D’abord parce que c’est mon choix. Mon choix, absolument souverain. Mais, ensuite, vous êtes drôle ! Les plans dans lesquels je suis ce n’est pas des plans préexistants dans lesquels je m’introduis. Ce sont des plans que je produis et qui n’existeraient pas sans moi. C’est comme ce que disait Benjamin quand il se moquait de la théorie de l’écrivain « témoin de son temps ». Pas du tout témoin, disait-il. Mais géniteur. Instaurateur. Origine en même temps que témoin de ce qu’il s’assigne la tâche de raconter. Un écrivain ne dit pas son temps, il l’invente.
Justement, oui. Vous êtes écrivain. Votre sujet, ce sont les mots. Pourquoi avoir eu besoin de faire un film ? Est-ce que le livre, La Guerre sans l’aimer, ne suffisait pas ?
Il n’y a pas d’un côté un livre et, de l’autre, un film. Il y a deux livres. Vraiment deux. Dont l’autre, le second, a pour matériau d’écriture les images. Et attention ! Quand je parle de l’écriture du film, je ne parle évidemment pas du commentaire et de la voix off – ce serait trop facile. Je pense à un autre texte, invisible, silencieux, mais beaucoup plus construit que celui La Guerre sans l’aimer et qui est au cœur secret du film. La Guerre sans l’aimer est un texte épars, écrit au jour le jour, fragmentaire. L’autre, le film, est un texte construit, architecturé, bouclé sur lui-même, cohérent, bref, un vrai livre. La forme élaborée de La Guerre sans l’aimer, c’est Le Serment de Tobrouk – voilà.

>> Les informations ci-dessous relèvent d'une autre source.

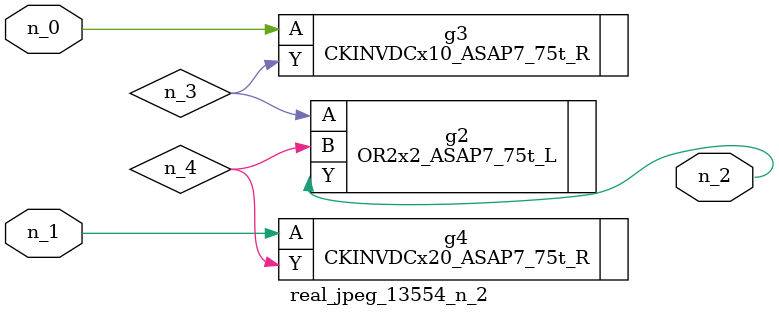
<source format=v>
module real_jpeg_13554_n_2 (n_1, n_0, n_2);

input n_1;
input n_0;

output n_2;

wire n_4;
wire n_3;

CKINVDCx10_ASAP7_75t_R g3 ( 
.A(n_0),
.Y(n_3)
);

CKINVDCx20_ASAP7_75t_R g4 ( 
.A(n_1),
.Y(n_4)
);

OR2x2_ASAP7_75t_L g2 ( 
.A(n_3),
.B(n_4),
.Y(n_2)
);


endmodule
</source>
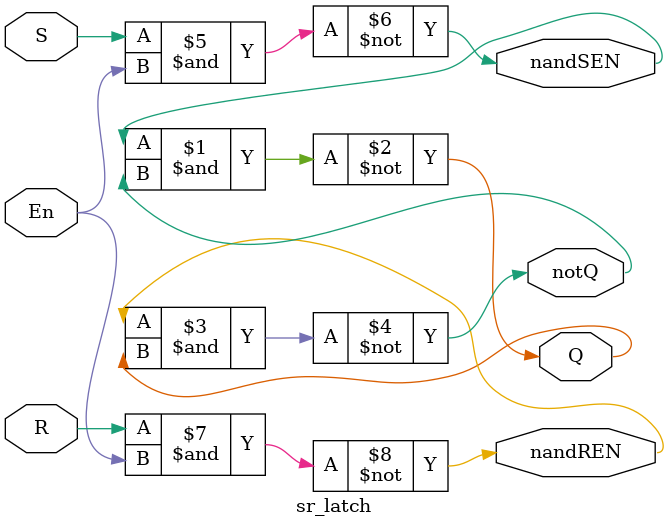
<source format=v>
`timescale 1 ns/1ps

module sr_latch(Q,notQ, En, S, R, nandSEN, nandREN);
    // declare all ports
    output wire Q, notQ;
    input wire En,S, R;
    //intermediate nets
    // nandSEN is the output of NAND(S,EN)
    // nandSREN is the output of NAND(R,EN)
    output wire nandSEN, nandREN;
    // delay of nand0 is 2 ns
    nand #4 nand0(Q, nandSEN, notQ);
    nand #4 nand1(notQ, nandREN, Q);
    nand #4 nand2(nandSEN, S, En);
    nand #4 nand3(nandREN, R, En);
 endmodule
</source>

C’est la seule différence ?
Non. Il y en a encore une autre. Le Serment de Tobrouk m’a, aussi, permis d’aller plus loin dans ce qui est l’autre grande affaire des écrivains et qui est de retoucher, de livre en livre, leur autoportrait en mouvement. Dans ce film, il s’est joué deux choses, très intimes, et qui furent, pour moi, très importantes. Retrouver l’ombre de mon père, jeune Français Libre foulant soixante-dix ans plus tôt les mêmes sables que moi. Et puis voir surgir, pour la première fois, une autre figure, non moins constituante, qui est celle de mon grand-père maternel, Chalom de Chalom Siboni, dont le fantôme me saute pour ainsi dire à la figure dans des conditions bien romanesques. Alors Le Serment n’est pas un roman, mas un film ? Eh bien non, justement. Un film, donc un roman. Un roman par le film. La preuve.

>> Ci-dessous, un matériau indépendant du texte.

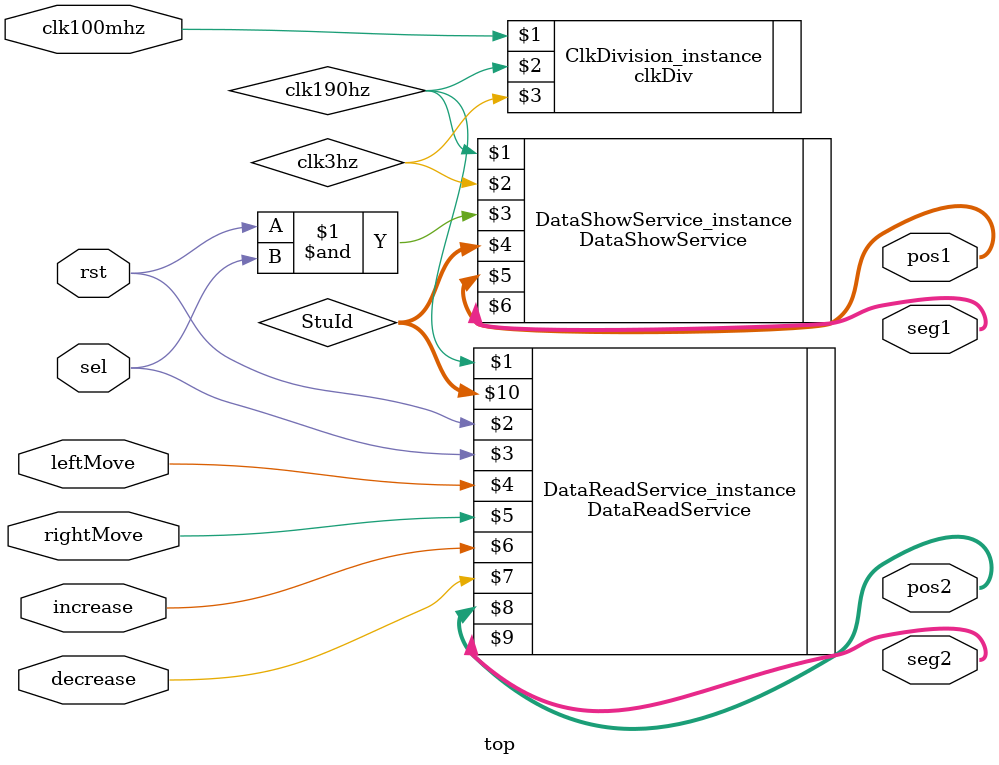
<source format=v>
`timescale 1ns / 1ps
module top(
           input clk100mhz,
           input rst,
           input sel,
           input leftMove,
           input rightMove,
           input increase,
           input decrease,
           output [3:0] pos1,pos2,
           output [7:0] seg1,seg2
            );
    wire clk190hz, clk3hz;
    wire [31:0] StuId;
    wire [15:0] dataBus;

    clkDiv            ClkDivision_instance(clk100mhz, clk190hz, clk3hz);
    DataShowService   DataShowService_instance(clk190hz, clk3hz, rst & sel, StuId, pos1, seg1);
    DataReadService   DataReadService_instance(clk190hz, rst, sel, leftMove, rightMove, increase, decrease, pos2, seg2, StuId);
    
endmodule

</source>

Je retiens, en tout cas, que vous assumez la dimension d’autoportrait…
Oui. Non sans crainte. Car vous connaissez le titre de Derrida : «L’autoportrait et autres ruines ». Et puis cet autre mot, je ne suis pas sûr qu’il soit de lui, peut-être de Deleuze, je ne sais pas : l’autoportrait c’est le « tombeau du sujet en film », Mais bon. Je prends le risque.